● Goal of the exercise
For the records below, output each line exactly as it appears, from the first through the line with "temper their spirits.".

Top of Data for analysis

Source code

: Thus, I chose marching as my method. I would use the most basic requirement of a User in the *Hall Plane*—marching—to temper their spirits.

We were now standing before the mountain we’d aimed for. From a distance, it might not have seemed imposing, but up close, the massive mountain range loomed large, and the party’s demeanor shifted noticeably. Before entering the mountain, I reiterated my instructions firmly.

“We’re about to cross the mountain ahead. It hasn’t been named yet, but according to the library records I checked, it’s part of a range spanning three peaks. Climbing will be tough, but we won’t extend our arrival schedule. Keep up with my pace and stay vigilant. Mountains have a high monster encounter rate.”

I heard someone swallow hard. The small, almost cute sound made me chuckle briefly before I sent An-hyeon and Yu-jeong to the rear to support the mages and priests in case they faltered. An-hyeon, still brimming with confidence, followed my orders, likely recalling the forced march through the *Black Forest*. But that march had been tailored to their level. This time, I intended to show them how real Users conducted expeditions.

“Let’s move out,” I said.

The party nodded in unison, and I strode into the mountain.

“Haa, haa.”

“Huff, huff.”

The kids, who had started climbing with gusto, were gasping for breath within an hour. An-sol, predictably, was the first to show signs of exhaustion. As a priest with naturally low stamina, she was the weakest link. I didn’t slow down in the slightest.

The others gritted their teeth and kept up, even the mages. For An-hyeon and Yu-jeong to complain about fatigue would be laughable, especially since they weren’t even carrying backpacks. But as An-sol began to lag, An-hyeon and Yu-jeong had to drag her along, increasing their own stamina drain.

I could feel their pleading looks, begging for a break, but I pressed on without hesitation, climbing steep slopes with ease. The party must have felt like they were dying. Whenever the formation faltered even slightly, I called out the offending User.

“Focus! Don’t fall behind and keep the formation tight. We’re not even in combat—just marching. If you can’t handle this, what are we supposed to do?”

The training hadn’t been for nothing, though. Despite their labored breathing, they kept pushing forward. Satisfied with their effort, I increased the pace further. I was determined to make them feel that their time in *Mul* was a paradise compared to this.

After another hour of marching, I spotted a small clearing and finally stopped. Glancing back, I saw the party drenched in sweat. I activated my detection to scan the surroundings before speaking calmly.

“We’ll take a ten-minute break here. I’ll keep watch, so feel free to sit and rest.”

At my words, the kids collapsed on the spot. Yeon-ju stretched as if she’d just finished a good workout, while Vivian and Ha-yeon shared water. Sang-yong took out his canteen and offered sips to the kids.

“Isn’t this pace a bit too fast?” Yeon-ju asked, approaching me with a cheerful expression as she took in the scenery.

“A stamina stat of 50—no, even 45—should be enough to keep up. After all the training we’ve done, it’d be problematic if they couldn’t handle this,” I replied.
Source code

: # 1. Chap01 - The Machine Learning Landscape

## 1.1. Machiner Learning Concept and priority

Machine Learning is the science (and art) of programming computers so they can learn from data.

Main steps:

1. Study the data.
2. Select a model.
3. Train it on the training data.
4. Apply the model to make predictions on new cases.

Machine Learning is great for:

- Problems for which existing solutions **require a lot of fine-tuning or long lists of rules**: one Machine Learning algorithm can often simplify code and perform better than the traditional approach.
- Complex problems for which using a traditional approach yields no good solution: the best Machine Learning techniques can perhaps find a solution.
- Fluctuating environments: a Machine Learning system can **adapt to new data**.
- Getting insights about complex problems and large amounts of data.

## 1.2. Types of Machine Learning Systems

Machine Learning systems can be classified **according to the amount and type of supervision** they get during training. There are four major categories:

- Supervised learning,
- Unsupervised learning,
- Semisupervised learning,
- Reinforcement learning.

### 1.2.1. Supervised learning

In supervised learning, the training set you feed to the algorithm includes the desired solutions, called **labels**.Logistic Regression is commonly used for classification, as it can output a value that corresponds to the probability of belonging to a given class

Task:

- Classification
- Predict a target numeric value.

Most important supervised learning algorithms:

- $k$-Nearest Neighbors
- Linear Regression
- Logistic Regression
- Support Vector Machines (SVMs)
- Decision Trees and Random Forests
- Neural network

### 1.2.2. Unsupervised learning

Bottom of Data for analysis

● Finished task
Source code

: Thus, I chose marching as my method. I would use the most basic requirement of a User in the *Hall Plane*—marching—to temper their spirits.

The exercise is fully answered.